女子ログ 歌で見送る

 高校の恩師の訃報が届いた。葬儀へ向かう車中、かつて先生の指揮で歌った曲を思い出しては口ずさみ、涙をこらえることができなかった。

 合唱部の顧問だった先生は、熱意あふれるご指導で私たちをコンクールの中国大会や全国総合文化祭のステージへと導いてくださった。定期演奏会でアニメのキャラクターに扮(ふん)したおちゃめな姿も忘れられない。

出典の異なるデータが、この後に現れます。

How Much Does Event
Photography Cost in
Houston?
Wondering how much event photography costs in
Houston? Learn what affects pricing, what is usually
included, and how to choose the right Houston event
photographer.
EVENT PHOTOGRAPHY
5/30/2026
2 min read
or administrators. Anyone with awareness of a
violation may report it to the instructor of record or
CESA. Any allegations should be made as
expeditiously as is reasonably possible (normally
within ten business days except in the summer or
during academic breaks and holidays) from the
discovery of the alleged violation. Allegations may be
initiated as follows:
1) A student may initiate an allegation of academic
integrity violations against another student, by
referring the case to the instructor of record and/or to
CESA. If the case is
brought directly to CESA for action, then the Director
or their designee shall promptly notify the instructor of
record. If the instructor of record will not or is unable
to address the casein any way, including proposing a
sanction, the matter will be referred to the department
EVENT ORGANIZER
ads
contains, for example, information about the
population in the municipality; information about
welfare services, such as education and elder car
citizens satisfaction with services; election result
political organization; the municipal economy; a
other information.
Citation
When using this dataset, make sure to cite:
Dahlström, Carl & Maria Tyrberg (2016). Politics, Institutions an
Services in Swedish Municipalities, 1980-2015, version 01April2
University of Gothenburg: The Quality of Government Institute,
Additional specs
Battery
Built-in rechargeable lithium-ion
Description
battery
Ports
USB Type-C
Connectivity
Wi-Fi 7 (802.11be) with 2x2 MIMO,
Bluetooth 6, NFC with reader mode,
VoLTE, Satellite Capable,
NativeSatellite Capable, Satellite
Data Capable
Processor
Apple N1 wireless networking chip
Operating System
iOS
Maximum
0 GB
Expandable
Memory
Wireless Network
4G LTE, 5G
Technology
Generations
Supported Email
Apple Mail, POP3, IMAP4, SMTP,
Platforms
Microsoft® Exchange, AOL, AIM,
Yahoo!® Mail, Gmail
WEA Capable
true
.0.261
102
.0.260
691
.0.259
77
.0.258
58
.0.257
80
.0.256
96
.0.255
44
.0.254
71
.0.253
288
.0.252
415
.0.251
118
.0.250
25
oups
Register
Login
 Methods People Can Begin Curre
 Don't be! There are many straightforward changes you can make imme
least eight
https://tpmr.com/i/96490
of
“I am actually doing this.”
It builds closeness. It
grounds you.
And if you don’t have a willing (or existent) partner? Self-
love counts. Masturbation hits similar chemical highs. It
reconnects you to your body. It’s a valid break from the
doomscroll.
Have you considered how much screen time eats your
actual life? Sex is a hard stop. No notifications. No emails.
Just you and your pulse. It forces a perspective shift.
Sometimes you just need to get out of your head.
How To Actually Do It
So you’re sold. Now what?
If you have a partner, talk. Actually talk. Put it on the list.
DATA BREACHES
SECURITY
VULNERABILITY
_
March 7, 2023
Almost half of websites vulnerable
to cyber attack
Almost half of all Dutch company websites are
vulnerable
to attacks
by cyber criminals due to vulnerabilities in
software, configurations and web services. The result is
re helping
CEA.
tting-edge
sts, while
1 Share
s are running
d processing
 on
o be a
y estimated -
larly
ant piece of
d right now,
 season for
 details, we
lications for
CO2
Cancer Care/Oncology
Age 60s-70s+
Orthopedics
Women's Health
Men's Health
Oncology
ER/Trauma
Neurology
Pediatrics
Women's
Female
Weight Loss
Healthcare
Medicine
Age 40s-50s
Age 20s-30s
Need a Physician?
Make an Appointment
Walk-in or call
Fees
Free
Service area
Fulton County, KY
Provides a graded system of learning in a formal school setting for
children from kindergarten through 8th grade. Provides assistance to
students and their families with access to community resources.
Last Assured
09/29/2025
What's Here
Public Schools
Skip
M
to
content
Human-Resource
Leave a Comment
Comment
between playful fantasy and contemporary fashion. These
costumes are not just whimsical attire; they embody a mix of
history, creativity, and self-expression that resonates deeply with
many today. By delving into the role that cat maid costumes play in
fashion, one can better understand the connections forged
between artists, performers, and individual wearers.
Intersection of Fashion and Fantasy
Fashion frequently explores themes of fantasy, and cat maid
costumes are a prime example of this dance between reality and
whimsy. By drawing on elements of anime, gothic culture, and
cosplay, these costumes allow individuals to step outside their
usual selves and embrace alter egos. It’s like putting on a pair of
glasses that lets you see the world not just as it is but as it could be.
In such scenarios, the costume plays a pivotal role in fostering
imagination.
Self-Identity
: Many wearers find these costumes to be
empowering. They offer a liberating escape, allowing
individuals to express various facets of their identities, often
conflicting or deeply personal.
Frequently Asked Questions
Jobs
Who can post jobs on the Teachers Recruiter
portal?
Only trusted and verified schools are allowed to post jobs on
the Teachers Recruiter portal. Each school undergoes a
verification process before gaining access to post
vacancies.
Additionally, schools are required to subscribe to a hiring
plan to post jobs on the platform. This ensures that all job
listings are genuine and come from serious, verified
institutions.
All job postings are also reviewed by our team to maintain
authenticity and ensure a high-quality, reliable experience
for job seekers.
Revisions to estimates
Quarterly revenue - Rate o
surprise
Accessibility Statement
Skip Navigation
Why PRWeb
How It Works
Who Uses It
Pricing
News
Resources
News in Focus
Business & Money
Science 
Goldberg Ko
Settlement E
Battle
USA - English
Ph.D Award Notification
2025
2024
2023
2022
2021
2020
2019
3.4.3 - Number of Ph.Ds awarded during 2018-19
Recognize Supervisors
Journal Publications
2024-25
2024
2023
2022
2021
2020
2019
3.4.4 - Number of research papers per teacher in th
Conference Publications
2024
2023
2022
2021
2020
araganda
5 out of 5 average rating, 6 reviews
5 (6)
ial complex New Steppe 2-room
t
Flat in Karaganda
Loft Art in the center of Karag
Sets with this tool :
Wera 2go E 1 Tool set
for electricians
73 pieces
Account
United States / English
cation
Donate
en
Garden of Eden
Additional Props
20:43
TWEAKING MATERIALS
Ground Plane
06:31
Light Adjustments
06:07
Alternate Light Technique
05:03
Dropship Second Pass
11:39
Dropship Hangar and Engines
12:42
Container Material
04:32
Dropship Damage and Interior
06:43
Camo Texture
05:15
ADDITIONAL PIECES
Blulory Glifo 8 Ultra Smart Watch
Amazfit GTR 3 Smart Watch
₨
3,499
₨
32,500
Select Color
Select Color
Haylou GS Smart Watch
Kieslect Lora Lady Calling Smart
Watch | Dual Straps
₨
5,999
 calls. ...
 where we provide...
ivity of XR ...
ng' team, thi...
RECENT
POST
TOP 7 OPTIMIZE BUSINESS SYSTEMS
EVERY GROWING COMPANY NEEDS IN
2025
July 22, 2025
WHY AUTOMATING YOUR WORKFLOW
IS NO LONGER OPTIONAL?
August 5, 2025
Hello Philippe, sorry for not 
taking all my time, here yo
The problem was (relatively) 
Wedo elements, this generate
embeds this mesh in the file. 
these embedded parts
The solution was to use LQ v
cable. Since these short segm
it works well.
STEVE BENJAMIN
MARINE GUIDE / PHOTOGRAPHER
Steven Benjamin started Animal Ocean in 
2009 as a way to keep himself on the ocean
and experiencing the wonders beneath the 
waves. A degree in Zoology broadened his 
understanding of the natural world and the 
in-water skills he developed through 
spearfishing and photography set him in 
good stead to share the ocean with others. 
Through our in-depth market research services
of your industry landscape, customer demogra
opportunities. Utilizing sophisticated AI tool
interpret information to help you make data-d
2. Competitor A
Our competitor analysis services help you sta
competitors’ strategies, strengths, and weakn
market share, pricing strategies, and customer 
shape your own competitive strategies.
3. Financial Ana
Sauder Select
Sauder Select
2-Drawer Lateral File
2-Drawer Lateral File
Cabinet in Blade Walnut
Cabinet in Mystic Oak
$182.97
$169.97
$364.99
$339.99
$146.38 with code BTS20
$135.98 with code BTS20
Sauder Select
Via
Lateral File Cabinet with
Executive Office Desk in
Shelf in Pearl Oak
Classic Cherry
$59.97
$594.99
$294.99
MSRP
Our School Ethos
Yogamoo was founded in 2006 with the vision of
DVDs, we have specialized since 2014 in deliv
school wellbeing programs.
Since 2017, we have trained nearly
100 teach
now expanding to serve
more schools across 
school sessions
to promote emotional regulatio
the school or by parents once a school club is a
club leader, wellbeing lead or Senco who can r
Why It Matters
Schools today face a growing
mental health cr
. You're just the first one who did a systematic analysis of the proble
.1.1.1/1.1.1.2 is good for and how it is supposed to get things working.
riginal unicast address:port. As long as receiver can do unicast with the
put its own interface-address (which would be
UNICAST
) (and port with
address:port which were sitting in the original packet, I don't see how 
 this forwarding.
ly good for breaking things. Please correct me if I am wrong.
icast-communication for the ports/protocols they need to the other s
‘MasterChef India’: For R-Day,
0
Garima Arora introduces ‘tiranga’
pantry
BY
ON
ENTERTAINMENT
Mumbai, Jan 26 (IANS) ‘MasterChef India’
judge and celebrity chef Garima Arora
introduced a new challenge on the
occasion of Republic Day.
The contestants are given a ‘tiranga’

 数々の思い出の曲の中に、定期演奏会で歌った日本の唱歌メドレーがある。「朧(おぼろ)月夜」「紅葉」など、日本の季節や言葉の美しさに目を向けるきっかけとなり、次世代に歌い継ぐ役割を感じた。今では子育てしながら最も口ずさむ歌だ。

 思い出は他にもある。校内ロードレース大会で入賞したとき、学校近くの食事どころで焼き肉定食をごちそうになったこと。県外の空港で偶然会ったとき、卒業して何年もたつのに覚えていてくださったこと。同窓会コンサートで、先生の指揮で再び歌えたこと…。

 出棺の際、先生の母校でもあり、私たちを指導してくださった、なじみ深い高校の校歌を参列者で合唱した。先生への感謝を込めた別れの校歌。涙で声が上ずったが、最後に歌で見送ることができて良かった。先生に届いただろうか。T先生、本当にありがとうございました。